It came out the other day that Jenna Bush is writing a book about HIV for teenagers. The blonde half of the Bush twins was serving as a UNICEF intern in Panama when she was inspired to write the story of a young woman "living with HIV." "Ana's Story: A Journey of Hope" should be hitting bookstores this fall, proving once and for all how easy it is to write about AIDS.
Explaining AIDS isn't really rocket science, even though only "HIV scientists" can understand the complexities of whether it binds to T-cells with a "loop or a glue". And most AIDS information for the masses is processed into a kind of science-babble Spam.
According to the Big Note Songbook of AIDS, AIDS came from monkeys in Africa, got spread all over North America by a gay French-Canadian flight attendant, and happens to people who have sex without condoms. People who get it will die unless they take the latest drugs that help them live longer, defined as not dying the day before yesterday.

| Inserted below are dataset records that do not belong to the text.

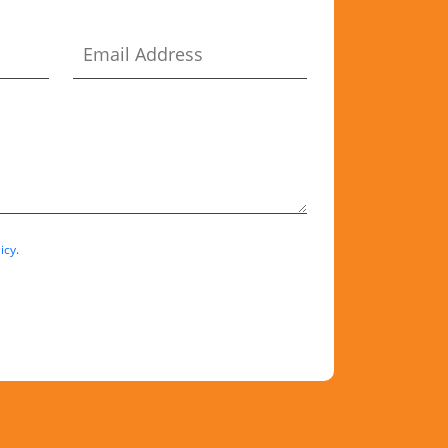
icy
.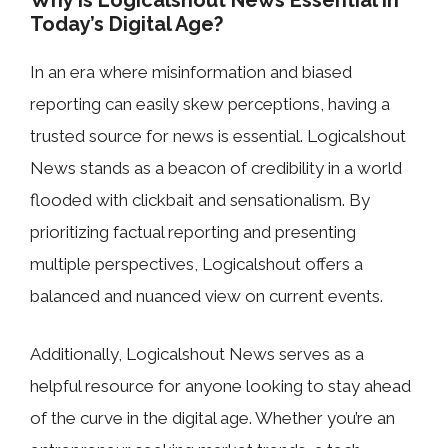
Why is Logicalshout News Essential in
Today’s Digital Age?
In an era where misinformation and biased
reporting can easily skew perceptions, having a
trusted source for news is essential. Logicalshout
News stands as a beacon of credibility in a world
flooded with clickbait and sensationalism. By
prioritizing factual reporting and presenting
multiple perspectives, Logicalshout offers a
balanced and nuanced view on current events.
Additionally, Logicalshout News serves as a
helpful resource for anyone looking to stay ahead
of the curve in the digital age. Whether you’re an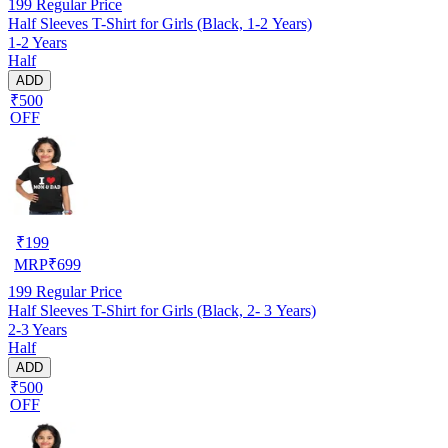
199
Regular Price
Half Sleeves T-Shirt for Girls (Black, 1-2 Years)
1-2 Years
Half
ADD
₹500
OFF
₹
199
MRP
₹
699
199
Regular Price
Half Sleeves T-Shirt for Girls (Black, 2- 3 Years)
2-3 Years
Half
ADD
₹500
OFF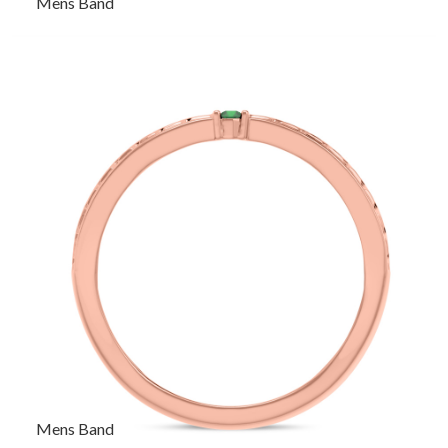
Mens Band
Mens Band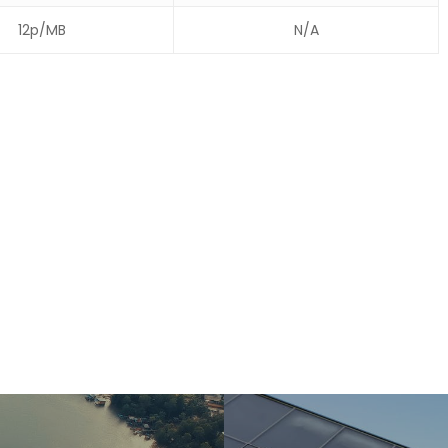
12p/MB
N/A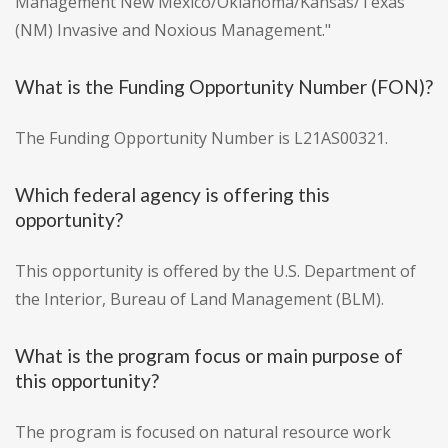
Management New Mexico/Oklahoma/Kansas/Texas
(NM) Invasive and Noxious Management."
What is the Funding Opportunity Number (FON)?
The Funding Opportunity Number is L21AS00321.
Which federal agency is offering this
opportunity?
This opportunity is offered by the U.S. Department of
the Interior, Bureau of Land Management (BLM).
What is the program focus or main purpose of
this opportunity?
The program is focused on natural resource work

So why not recruit writers from among rock guitarists (Bono) or group homes for the mentally retarded? A mental deficiency would explain Randy Shilts writing of CDC investigators wondering if the new gay disease came from a "bad batch of poppers" (assuming the rest of them were good) and following the history of "Patient Zero," the famous flight attendant. "The schmuck didn't even know that 'Patient O' meant 'Out of California,'" says Michael Ellner of HEAL-New York.
Slowness very nearly explains Laurie Garrett, if we add insanity to the job description. Wire service reporter Lauran Neergaard just last year broke the story of final proof that monkeys caused AIDS -- researchers found HIV in monkey poop in Cameroon. I once asked her for the source of HIV's "famous ability to reproduce," to which she replied, "Everybody knows that." Ask a stupid question, get a stupid answer. It is technically true that HIV is "famous" for an "ability to reproduce," even if it doesn't actually reproduce. "Famous" is something everybody knows.
Public Health is best communicated at the audience's level. We draw it in bright Crayola colors. It's the "Julio and Marisol" cartoon, a continuing telenovela on the subway wall about a young Hispanic man who refuses to use a condom, loses the lovely Marisol, visits a compadre dying of AIDS, doesn't know an old girlfriend is HIV positive, and so on. (Something tells me I'll never see a "Muffy and Biff" version for upper class white kids.)
We talk slowly and use plenty of pictures. We call an antibody test an "AIDS test", and a "viral load" must mean a load of virus And AIDS is what you die from if you 'have' HIV and don't take your meds.
And everybody, except a handful of "denialists", knows that!
Elizabeth Ely is a freelance writer and public speaker based in New York City, who has learned all the wrong lessons from being thrown out of a major Protestant church. She is working on a book about the religious nature of AIDS-think.